Dataset excerpts >>
= Beginning of Section =
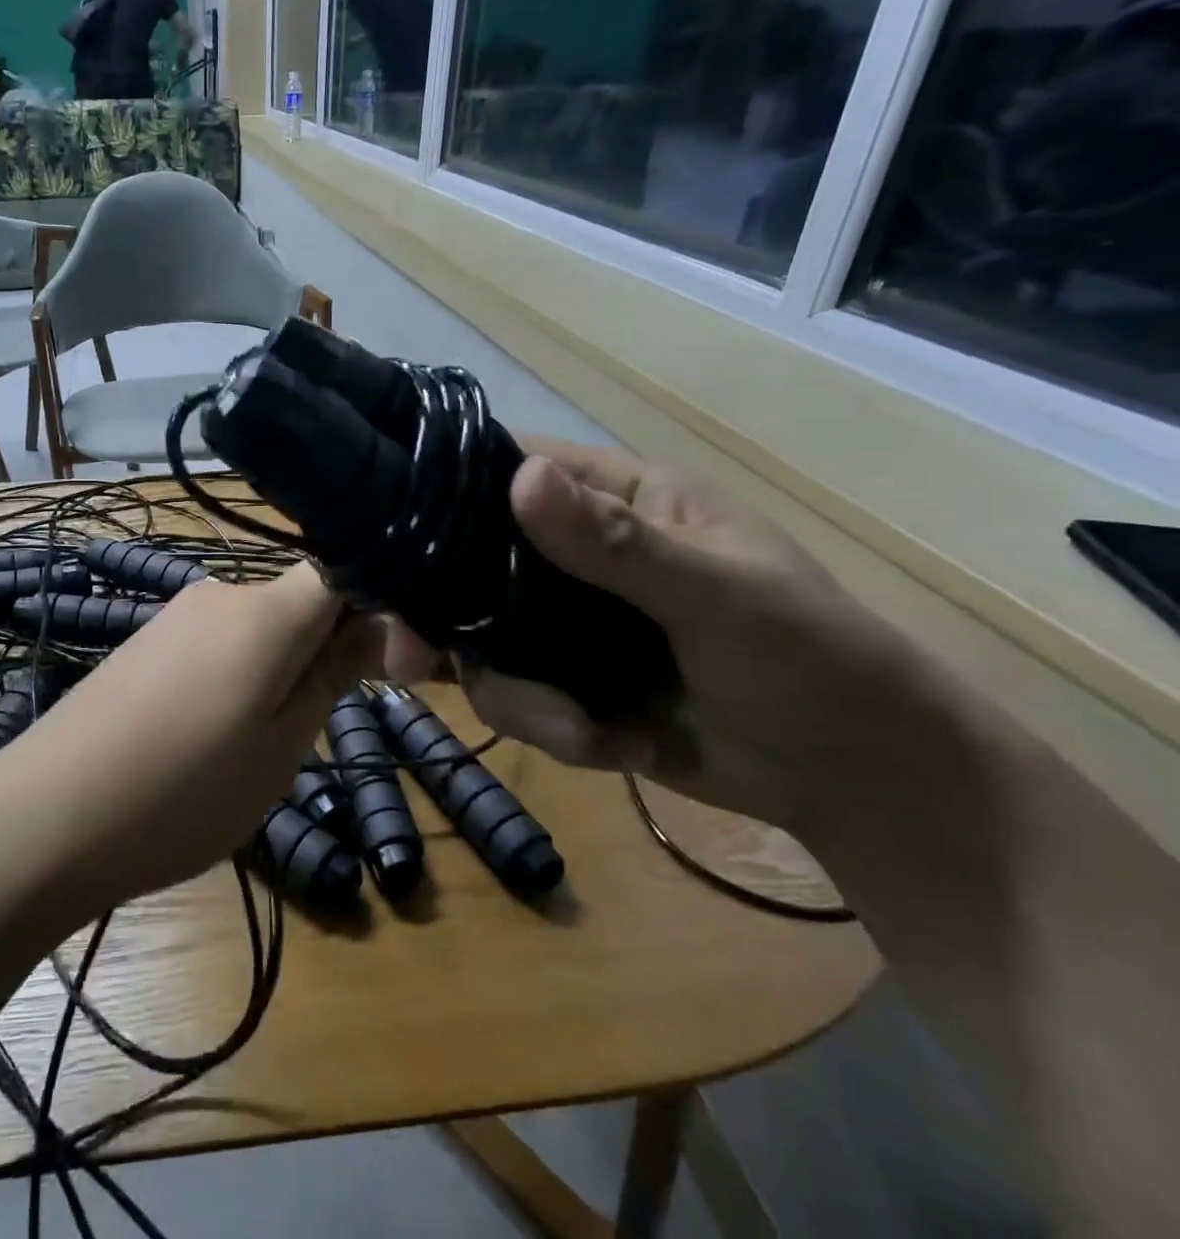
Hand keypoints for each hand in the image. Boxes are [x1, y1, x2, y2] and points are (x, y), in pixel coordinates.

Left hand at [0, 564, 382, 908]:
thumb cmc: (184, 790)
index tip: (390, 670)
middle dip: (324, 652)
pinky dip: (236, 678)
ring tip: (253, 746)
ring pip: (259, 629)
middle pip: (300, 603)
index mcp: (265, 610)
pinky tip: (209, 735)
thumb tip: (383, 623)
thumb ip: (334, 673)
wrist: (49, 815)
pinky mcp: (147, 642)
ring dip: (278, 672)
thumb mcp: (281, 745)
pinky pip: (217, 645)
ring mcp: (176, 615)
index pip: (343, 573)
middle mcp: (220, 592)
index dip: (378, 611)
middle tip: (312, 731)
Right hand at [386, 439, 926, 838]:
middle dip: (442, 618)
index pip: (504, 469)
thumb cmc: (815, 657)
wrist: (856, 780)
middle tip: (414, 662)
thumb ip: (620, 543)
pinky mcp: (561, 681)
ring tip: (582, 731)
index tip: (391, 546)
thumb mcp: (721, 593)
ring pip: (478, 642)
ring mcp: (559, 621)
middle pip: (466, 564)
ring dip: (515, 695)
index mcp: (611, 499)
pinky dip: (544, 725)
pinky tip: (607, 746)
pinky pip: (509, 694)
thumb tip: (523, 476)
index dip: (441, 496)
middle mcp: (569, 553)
= End of Section =
ASSIGNMENT >>
Set down the entries again without change. Leave the pictures out.

TASK SOLUTION >>
Hand keypoints for each hand in the image. Boxes are [x1, y1, x2, y2] and points are (x, y), in pixel coordinates.

Left hand at [0, 564, 382, 908]:
thumb cmc: (184, 790)
index tip: (390, 670)
middle dip: (324, 652)
pinky dip: (236, 678)
ring tip: (253, 746)
ring pip: (259, 629)
middle pip: (300, 603)
index mcp: (265, 610)
pinky tip: (209, 735)
thumb tip: (383, 623)
thumb ip: (334, 673)
wrist: (49, 815)
pinky mcp: (147, 642)
ring dip: (278, 672)
thumb mcp: (281, 745)
pinky pip: (217, 645)
ring mcp: (176, 615)
index pip: (343, 573)
middle mcp: (220, 592)
index dip: (378, 611)
middle tip: (312, 731)
Right hand at [386, 439, 926, 838]:
middle dip: (442, 618)
index pip: (504, 469)
thumb cmc: (815, 657)
wrist: (856, 780)
middle tip: (414, 662)
thumb ip: (620, 543)
pinky mcp: (561, 681)
ring tip: (582, 731)
index tip: (391, 546)
thumb mcp: (721, 593)
ring pip: (478, 642)
ring mcp: (559, 621)
middle pip: (466, 564)
ring dip: (515, 695)
index mcp: (611, 499)
pinky dip: (544, 725)
pinky tip: (607, 746)
pinky pip: (509, 694)
thumb tip: (523, 476)
index dip: (441, 496)
middle mcp: (569, 553)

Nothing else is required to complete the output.